### DATA EXTRACT ###

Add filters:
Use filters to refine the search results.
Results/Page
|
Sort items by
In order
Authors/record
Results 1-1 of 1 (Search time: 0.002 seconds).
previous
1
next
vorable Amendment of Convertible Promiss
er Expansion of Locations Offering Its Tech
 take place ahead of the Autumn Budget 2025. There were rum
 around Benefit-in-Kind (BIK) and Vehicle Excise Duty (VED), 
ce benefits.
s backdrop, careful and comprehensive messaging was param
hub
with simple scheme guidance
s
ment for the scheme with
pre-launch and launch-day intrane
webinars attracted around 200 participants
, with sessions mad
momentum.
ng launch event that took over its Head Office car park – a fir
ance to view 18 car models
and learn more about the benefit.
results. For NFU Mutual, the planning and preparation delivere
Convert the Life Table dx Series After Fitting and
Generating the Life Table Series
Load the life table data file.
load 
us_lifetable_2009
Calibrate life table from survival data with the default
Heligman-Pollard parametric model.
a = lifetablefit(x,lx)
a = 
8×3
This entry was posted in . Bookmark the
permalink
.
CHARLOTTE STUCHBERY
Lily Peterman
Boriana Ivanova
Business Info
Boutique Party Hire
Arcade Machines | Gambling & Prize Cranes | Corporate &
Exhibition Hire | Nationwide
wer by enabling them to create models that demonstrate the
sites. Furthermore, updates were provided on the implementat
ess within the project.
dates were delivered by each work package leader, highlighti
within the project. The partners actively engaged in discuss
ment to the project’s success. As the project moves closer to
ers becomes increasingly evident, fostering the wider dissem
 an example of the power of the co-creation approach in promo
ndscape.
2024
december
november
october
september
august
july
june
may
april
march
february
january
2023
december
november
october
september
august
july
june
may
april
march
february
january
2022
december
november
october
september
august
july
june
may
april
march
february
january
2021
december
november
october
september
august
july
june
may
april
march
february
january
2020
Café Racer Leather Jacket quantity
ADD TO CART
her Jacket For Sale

###

PROBLEM TO WORK ON >> Lines in the data that include the word "launch" should all be copied.

RESPONSE >>
pre-launch and launch-day intrane
ng launch event that took over its Head Office car park – a fir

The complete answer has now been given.